Nearly two decades after first showing the world that Keanu Reeves knows kung fu – and that there is no spoon – The Matrix still holds its own in the sci-fi realm. Its sequels can’t quite the same claim, but the Wachowski siblings’ initial vision of a dystopian, machine-controlled future, and the man who just might save humanity from its dark recesses, remains a genre standout.

SBS ON DEMAND

Fish Tank

Perhaps the biggest compliment that can be given to Andrea Arnold’s body of work is also the most obvious: while clearly fashioning fictional stories, her films often feel anything but. That’s the case with her intimate look at a teenager’s life within an East London housing estate, which benefits from a steely performance by lead Katie Jarvis and flawless support from Michael Fassbender, as well as Arnold’s trademark eye for combining desolate stories with haunting imagery.

Head On

It’s with vibrancy, a no-holds-barred attitude and a willingness to push boundaries that Head On brings Christos Tsiolkas’ novel Loaded to the screen – and, with an absolutely powerhouse performance from Alex Dimitriades as well.

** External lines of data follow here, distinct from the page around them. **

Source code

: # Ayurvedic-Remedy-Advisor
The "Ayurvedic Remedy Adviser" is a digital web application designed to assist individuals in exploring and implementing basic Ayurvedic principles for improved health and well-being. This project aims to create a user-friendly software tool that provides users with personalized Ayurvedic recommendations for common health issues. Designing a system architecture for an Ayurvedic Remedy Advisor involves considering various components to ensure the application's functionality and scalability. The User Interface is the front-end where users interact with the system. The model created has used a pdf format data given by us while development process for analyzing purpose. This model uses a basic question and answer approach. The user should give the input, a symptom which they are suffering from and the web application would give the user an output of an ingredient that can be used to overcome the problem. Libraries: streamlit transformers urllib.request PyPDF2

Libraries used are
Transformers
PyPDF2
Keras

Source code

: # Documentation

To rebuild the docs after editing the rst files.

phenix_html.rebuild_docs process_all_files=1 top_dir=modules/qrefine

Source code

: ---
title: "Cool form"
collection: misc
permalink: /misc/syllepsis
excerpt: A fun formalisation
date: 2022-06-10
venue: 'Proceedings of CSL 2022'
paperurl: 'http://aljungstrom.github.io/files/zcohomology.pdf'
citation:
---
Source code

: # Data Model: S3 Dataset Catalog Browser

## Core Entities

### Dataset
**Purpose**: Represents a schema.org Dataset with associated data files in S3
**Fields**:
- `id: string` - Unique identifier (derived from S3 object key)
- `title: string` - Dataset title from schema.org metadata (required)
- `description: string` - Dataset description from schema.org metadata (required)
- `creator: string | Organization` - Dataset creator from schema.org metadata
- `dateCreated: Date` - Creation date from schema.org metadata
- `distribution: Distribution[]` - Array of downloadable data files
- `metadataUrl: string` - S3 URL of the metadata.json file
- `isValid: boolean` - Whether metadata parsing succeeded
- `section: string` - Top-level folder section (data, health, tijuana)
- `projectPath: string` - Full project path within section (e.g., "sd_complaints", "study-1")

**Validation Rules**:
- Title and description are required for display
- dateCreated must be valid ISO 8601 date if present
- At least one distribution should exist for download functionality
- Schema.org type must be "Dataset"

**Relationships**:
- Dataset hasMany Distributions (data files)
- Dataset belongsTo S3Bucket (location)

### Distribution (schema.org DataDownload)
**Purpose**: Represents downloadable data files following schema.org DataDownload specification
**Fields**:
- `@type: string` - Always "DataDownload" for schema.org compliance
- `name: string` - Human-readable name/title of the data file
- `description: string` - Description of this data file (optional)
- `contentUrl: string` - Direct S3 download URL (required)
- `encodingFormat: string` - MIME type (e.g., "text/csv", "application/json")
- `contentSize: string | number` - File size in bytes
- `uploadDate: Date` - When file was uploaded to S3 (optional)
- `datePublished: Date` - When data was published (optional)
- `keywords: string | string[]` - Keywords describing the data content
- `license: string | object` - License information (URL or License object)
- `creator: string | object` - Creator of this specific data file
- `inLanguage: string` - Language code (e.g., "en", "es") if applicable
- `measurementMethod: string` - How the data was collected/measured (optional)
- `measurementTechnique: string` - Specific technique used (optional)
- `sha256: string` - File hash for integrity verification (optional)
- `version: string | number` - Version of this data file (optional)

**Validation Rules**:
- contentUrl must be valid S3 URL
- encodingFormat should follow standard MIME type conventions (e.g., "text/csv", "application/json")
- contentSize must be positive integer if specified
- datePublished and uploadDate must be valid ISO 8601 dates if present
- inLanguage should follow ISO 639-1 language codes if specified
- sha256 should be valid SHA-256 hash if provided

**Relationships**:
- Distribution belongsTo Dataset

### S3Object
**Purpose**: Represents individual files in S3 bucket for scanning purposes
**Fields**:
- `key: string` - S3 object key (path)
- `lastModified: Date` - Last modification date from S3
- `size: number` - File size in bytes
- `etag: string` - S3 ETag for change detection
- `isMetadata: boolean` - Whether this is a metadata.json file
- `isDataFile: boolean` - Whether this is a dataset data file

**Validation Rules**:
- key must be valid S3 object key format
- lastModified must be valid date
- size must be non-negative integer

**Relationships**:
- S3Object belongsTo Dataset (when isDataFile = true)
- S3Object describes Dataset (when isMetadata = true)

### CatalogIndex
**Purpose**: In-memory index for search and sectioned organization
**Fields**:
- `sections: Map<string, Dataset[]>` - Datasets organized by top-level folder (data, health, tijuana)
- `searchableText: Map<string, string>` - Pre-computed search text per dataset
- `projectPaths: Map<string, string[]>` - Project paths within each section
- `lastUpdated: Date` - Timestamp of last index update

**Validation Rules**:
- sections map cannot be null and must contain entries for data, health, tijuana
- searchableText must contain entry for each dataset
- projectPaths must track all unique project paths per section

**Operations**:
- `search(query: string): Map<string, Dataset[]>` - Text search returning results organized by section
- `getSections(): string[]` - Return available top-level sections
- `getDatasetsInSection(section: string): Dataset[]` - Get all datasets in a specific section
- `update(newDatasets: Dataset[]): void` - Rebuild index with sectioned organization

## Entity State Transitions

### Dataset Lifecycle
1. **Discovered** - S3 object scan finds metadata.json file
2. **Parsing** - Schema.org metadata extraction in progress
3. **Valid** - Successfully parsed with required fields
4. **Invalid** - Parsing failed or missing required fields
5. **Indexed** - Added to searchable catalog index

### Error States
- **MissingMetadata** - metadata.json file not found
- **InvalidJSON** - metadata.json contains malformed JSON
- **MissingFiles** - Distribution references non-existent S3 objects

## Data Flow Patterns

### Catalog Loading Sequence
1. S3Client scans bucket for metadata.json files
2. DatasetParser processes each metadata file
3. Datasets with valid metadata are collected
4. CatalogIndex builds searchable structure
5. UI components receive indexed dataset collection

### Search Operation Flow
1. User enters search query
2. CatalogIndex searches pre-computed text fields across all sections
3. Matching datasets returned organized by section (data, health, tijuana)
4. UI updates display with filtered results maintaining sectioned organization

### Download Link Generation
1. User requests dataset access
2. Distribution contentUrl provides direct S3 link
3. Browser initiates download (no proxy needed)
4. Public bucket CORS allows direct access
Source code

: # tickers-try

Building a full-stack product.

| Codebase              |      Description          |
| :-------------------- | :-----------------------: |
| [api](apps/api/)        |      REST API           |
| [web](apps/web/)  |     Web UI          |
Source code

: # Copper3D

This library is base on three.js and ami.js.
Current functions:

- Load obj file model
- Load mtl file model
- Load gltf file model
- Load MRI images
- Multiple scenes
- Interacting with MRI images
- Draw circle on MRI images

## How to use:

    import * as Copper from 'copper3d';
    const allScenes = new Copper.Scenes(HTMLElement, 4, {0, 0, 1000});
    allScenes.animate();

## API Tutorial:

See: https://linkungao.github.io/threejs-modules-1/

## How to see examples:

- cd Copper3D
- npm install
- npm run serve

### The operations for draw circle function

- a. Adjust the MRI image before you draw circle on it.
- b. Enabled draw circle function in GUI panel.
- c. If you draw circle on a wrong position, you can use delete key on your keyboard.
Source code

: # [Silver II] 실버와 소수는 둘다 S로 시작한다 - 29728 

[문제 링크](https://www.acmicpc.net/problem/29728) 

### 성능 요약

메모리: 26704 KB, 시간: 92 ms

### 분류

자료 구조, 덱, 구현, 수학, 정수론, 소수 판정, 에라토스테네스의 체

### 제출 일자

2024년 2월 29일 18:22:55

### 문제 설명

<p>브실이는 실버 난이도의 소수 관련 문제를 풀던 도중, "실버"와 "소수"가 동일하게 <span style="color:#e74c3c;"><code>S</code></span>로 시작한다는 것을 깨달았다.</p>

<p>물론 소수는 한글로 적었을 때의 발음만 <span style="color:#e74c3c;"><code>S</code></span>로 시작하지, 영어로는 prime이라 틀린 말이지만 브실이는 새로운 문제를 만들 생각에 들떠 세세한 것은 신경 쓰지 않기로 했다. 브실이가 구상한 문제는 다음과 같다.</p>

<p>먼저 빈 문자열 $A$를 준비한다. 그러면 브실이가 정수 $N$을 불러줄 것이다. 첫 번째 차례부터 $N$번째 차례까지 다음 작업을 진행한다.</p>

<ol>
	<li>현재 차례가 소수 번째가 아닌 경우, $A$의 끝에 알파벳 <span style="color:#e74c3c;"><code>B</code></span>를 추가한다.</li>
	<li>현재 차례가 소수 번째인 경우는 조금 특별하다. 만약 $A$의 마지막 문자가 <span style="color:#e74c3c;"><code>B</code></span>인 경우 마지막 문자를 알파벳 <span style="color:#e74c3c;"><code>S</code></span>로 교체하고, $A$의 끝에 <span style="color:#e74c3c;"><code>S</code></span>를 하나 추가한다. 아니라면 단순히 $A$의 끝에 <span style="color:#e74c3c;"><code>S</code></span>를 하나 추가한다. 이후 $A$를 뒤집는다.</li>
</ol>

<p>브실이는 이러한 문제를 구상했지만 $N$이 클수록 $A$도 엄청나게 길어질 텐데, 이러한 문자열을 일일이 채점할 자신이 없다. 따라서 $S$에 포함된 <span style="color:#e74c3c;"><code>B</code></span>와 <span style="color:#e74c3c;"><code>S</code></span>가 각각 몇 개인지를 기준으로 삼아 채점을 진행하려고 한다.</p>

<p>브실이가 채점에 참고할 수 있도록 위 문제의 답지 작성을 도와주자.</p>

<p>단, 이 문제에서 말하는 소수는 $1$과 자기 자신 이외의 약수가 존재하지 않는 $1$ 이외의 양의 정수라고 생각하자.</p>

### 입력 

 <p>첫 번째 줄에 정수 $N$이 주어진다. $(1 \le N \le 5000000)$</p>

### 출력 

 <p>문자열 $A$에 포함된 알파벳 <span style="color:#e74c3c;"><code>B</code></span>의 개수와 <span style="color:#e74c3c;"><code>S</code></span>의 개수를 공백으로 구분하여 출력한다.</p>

He plays a young gay man coping with the conflict between his sexuality and his Greek heritage, in what remains the highlight of Ana Kokkinos much-too-concise filmmaking resume.

The Innocents

Anne Fontaine steps into the bleak aftermath of the Second World War, focusing on a seemingly unlikely group: Polish nuns, who were raped by Russian soldiers during the conflict and forced to live with the life-changing consequences. Taking inspiration from reality, the heartbreaking drama is empathetically shot and impeccably acted, understandably teeming with complexity from start to finish.

Meek’s Cutoff

With her penchant for quiet, contemplative efforts, Kelly Reichardt was always meant to direct a western, and Meek’s Cutoff demonstrates exactly why. Following a wagon train of pioneers seeking a better life across the desert – and, increasingly focusing on the the women that are along for the ride – it’s as thoughtful as its dusty frontier setting is breathtaking.

Mustang

A deserved Oscar nominee for best foreign-language film, Deniz Gamze Ergüven’s debut Mustang is a fierce look at the constrained lives of five orphaned Turkish sisters bring brought up by strict relatives. Comparisons abound with The Virgin Suicides, but this spirited effort paves its own way – and finds its own energy – as it contemplates the struggles of women growing up in a conservative society.

Raw

Julia Ducournau’s Raw is one of the best horror debuts of the past decade, and one of the best cannibal films, period. It’s also a savage, smart and immensely stylish interpretation of the usual coming-of-age narrative. When lifelong vegetarian Justine (Garance Marillier) follows her elder sister to college, a bout of not-so-standard freshman hazing leaves her with a hunger for more than partying.

Sherpa

There’s more to the astonishing Sherpa than being in the right place at the right time (or, given the events the film follows, the wrong time). Harnessing the keen observational skills of documentarian Jennifer Peedom, this sky-high chronicle of Everest’s darkest day, its aftermath and the local workers who routinely risk their lives for the mountain’s tourist trade is both sumptuously shot and an intense watch.

Somersault

Winning 13 Australian Film Institute Awards – every single category, in fact – Cate Shortland’s debut marked the director as a talent to watch. That promise keeps paying off, but Somersault remains a worthy inclusion on her resume, with its intimate tale of a teenager’s coming of age handled with both boldness and delicacy.

Toni Erdmann

There’s nothing quite like Maren Ade’s ode to a unique father-daughter bond – or, for that matter, like the titular character decked out in his blonde wig and false teeth. Toni Erdmann is an alter ego adopted by the eccentric Winifred (Peter Simonischek) in attempt to get workaholic Ines’ (Sandra Hüller) attention, and it works, in a film that understands the greatest love of all and joyfully sings to its own tune.

Yes

Trust inimitable English director Sally Potter to make a movie that utters its dialogue almost solely in iambic pentameter – and, more than that, usually in rhymes. Her chosen approach lends a rhythm to the film that suits this passionate romance, as brought to live with unwavering commitment by stars Joan Allen and Simon Abkarian.